#### Information given

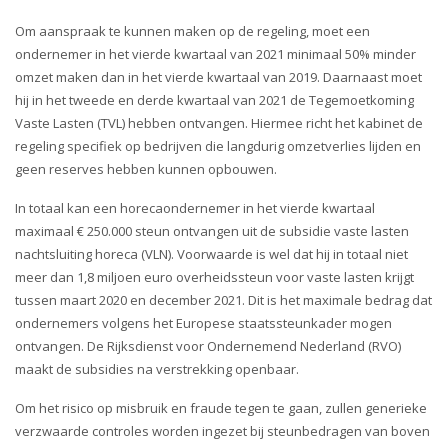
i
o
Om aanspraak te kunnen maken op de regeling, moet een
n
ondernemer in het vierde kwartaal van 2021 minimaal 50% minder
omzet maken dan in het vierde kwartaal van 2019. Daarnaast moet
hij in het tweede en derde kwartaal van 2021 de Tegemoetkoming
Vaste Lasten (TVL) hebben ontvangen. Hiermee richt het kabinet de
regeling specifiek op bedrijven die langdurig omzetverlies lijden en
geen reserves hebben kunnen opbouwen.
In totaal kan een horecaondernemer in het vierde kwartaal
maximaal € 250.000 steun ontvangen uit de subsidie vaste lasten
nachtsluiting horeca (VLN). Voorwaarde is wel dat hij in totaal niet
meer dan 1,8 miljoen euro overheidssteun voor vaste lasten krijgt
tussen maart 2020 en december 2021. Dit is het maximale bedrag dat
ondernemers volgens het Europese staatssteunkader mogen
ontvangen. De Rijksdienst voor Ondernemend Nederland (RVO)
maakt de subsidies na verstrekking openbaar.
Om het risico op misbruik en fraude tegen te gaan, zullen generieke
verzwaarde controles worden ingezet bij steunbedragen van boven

########
#### Information given

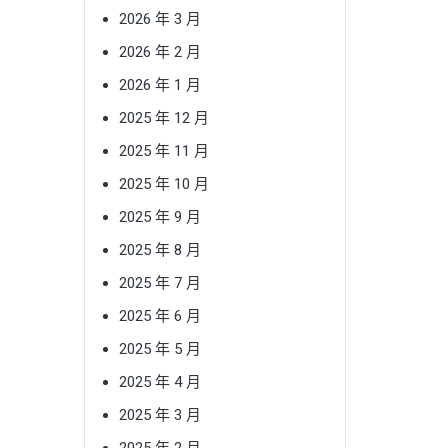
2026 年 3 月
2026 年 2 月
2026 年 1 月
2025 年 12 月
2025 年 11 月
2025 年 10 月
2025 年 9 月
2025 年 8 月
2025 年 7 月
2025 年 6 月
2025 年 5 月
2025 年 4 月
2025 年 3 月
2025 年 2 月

########

**Written task**
All lines holding the word "kwartaal" must be copied from the data.

**Finished task**
ondernemer in het vierde kwartaal van 2021 minimaal 50% minder
omzet maken dan in het vierde kwartaal van 2019. Daarnaast moet
hij in het tweede en derde kwartaal van 2021 de Tegemoetkoming
In totaal kan een horecaondernemer in het vierde kwartaal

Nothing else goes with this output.